Her post started me thinking of hand crocheted quilts, Afghans or throws. My mother seemed to always have a bag with her and she would always sit and either knit or crochet something. Whenever mom and dad would visit she would get settled in a chair and start working on the latest project. Always after she and dad left, we would find little bits of yarn on, in and around the chairs she had used during their visits. I am certain all of my brothers and sisters have memories of mom and her bag of yarn. And even though my mother spent the last couple of years in a nursing home, when we cleared their house after dad died, we found bits of yarn way down in the chairs.

Shortly after I had my tracheotomy, a rather large package arrived in the mail. When I opened it there was a beautiful handmade Afghan. It was from my wife’s cousin. She had made it just the right size to place over my legs when I sit in the wheelchair. She said in the enclosed noted that this Afghan was an expression of love for her to me. My mother in-law also loved to make Afghans. She would make one for each of her grandchildren. For many years we had one of her Afghans over our living room couch.

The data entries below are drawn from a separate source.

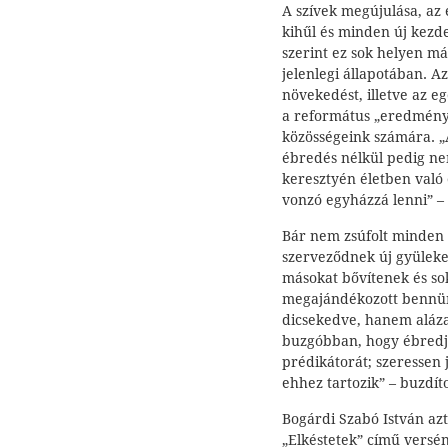
A szívek megújulása, az
kihűl és minden új kezd
szerint ez sok helyen má
jelenlegi állapotában. A
növekedést, illetve az 
a református „eredménye
közösségeink számára. „A
ébredés nélkül pedig ne
keresztyén életben való
vonzó egyházzá lenni” –
Bár nem zsúfolt minde
szerveződnek új gyüleke
másokat bővítenek és sok
megajándékozott bennün
dicsekedve, hanem aláz
buzgóbban, hogy ébredje
prédikátorát; szeressen
ehhez tartozik” – buzdíto
Bogárdi Szabó István az
„Elkéstetek” című verséne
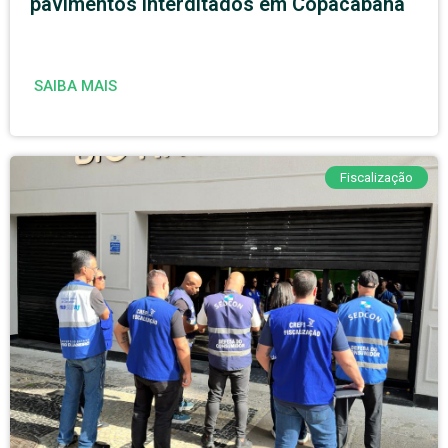
pavimentos interditados em Copacabana
SAIBA MAIS
Fiscalização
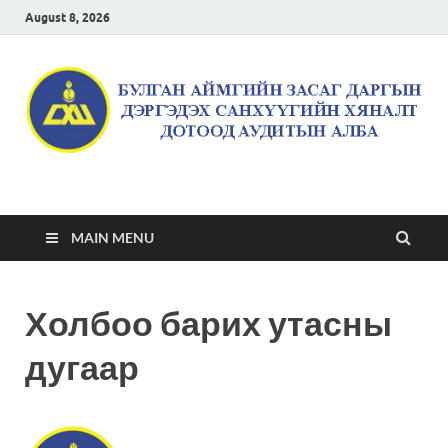
August 8, 2026
Булган аймгийн засаг
даргын дэргэдэх
MAIN MENU
санхүүгийн хяналт
Холбоо барих утасны
дотоод аудитын алба
дугаар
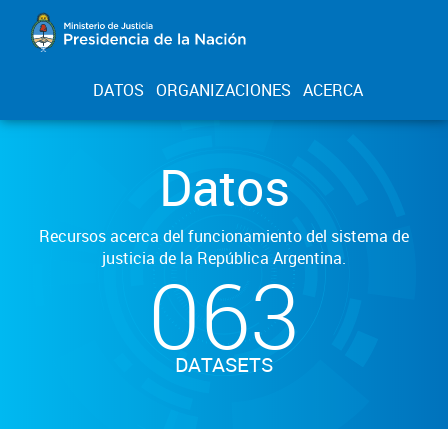
DATOS
ORGANIZACIONES
ACERCA
Datos
Recursos acerca del funcionamiento del sistema de
justicia de la República Argentina.
063
DATASETS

Then about two years one September day I was sitting in my chair and the front door opened and in walked two older people. It was a man and his wife from one of the neighborhood churches. It turned out that a couple of days earlier they were going door to door in our neighborhood passing out information fliers about a daycare at their church. When they saw my sign on the front door inviting people to knock and walk in because I am in a wheelchair making it hard for me to get to the front door, they said they just had to return and visit.

We had a wonderful visit talking about many things. Than just before they got up to leave, they gave me a hand knitted or crocheted blue and white Afghan. It turned out that their church had a group of ladies who get together on a regular basis and make these Afghans to be used as welcome gifts when church members visit people of the community for the first time.

I wonder if the room these ladies meet in has bits and pieces of yarn floating around like our rooms did after a visit from my mother.

Wednesday, September 02, 2009

What a morning

Wow what a morning. Yesterday we switched out ventilators and replaced the circuit, something we do every 15 days. However, last night after switching the vents the vent seemed to be giving a lot of "Low Pressure" alarms. So P and I switched me back to the other vent and retested everything on the vent that seemed to be having excessive "Low Pressure" alarms. Everything checked out so we switched back again.

This morning when I got up I felt terrible. I had no energy, and was just dragging. When I transfer to my recliner, I have to switch the vent from external battery power to the house AC power. As I was doing that I glanced down at the vent and noticed that last night when we were changing and exchanging vents, we had not reconnected the oxygen to the vent. Which meant that I had spent the entire night without sufficient oxygen? So I connected the oxygen to the ventilator and after 1/2 hour I started to feel better.

However, that isn't the end of the story. After transferring to the recliner, I always have to connect my vent circuit to the humidifier which means I also have to connect the circuit heater and sensor cables. I must not have gotten the heater sensor cable connected properly and the heater started to alarm. Between my low oxygen level and all the alarms, I ended up waking P up and asking her to get me a new heater sensor cable. When she walked into the den with the new cable I started to disconnect the heater sensor cable from the humidifier, I must have moved it enough to actually have it make a connection because the alarms suddenly stopped. Turns out I didn't have it pushed in all the way into the connector.

Now everything has settled down. The sun is shining, the windows are open, I hear the birds outside, and Life is wonderful.